TO DO: Using the entries that follow, collect the lines where the word "wrist" appears.

** Opening RECORDS FOR THE EXERCISE block **

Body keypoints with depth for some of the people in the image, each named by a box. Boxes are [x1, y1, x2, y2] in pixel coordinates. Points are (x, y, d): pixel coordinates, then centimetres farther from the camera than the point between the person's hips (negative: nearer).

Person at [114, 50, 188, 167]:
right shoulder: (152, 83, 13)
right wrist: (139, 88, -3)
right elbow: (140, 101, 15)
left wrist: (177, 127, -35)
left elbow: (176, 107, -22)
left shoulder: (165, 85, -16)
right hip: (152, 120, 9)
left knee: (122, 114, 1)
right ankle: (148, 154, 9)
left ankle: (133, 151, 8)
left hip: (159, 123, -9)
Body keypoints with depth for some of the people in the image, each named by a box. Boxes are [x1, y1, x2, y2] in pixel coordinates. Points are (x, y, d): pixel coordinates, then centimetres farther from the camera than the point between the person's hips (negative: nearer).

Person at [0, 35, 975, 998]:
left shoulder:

** Closing RECORDS FOR THE EXERCISE block **
** Opening RECORDS FOR THE EXERCISE block **

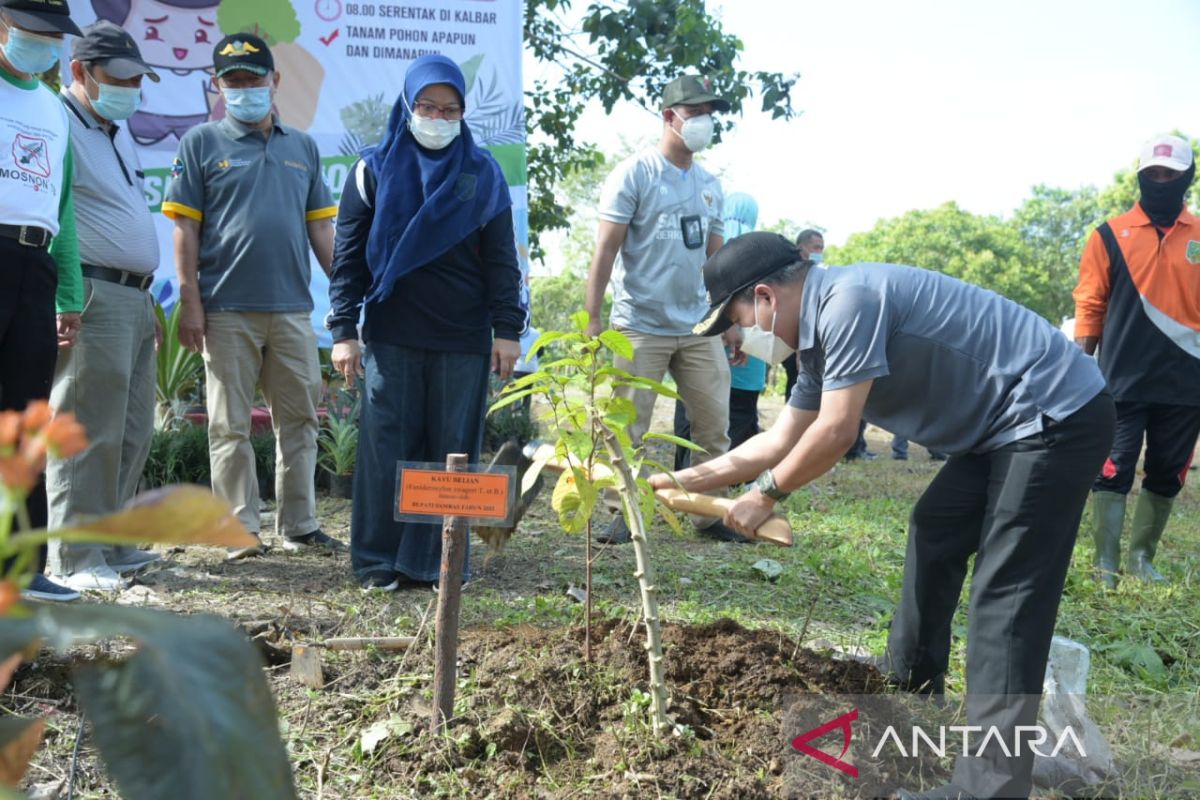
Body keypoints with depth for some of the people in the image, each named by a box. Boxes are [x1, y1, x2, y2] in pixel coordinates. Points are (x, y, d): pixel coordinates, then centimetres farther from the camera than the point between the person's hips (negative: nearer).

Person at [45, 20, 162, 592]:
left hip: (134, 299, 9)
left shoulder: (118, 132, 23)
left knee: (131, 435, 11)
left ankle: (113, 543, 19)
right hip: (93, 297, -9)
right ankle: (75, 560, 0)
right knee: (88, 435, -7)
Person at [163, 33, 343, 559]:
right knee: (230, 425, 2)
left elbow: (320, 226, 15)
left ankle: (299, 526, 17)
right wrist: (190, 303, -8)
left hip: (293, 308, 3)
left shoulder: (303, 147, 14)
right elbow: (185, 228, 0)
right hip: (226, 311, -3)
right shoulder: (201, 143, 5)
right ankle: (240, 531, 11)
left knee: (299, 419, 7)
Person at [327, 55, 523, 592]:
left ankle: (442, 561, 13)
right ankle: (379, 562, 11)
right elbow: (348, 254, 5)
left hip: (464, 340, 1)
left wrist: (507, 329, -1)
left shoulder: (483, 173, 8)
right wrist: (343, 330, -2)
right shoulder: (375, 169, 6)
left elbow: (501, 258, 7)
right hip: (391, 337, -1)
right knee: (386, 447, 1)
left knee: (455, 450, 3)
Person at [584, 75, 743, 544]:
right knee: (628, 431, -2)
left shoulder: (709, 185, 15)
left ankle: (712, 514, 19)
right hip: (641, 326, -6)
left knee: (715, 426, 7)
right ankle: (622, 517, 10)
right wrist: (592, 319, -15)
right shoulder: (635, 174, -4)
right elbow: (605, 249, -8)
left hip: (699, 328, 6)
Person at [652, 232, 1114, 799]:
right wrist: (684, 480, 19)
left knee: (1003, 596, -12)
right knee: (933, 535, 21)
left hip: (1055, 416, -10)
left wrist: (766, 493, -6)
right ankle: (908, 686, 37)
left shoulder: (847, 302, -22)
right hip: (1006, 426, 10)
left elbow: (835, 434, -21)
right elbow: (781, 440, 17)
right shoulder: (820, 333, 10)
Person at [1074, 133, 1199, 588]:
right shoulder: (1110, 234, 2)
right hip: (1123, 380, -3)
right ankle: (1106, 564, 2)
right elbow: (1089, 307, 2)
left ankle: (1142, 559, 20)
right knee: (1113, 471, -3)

** Closing RECORDS FOR THE EXERCISE block **

EXERCISE ANSWER:
right wrist: (139, 88, -3)
left wrist: (177, 127, -35)
right wrist: (190, 303, -8)
left wrist: (507, 329, -1)
right wrist: (343, 330, -2)
right wrist: (592, 319, -15)
right wrist: (684, 480, 19)
left wrist: (766, 493, -6)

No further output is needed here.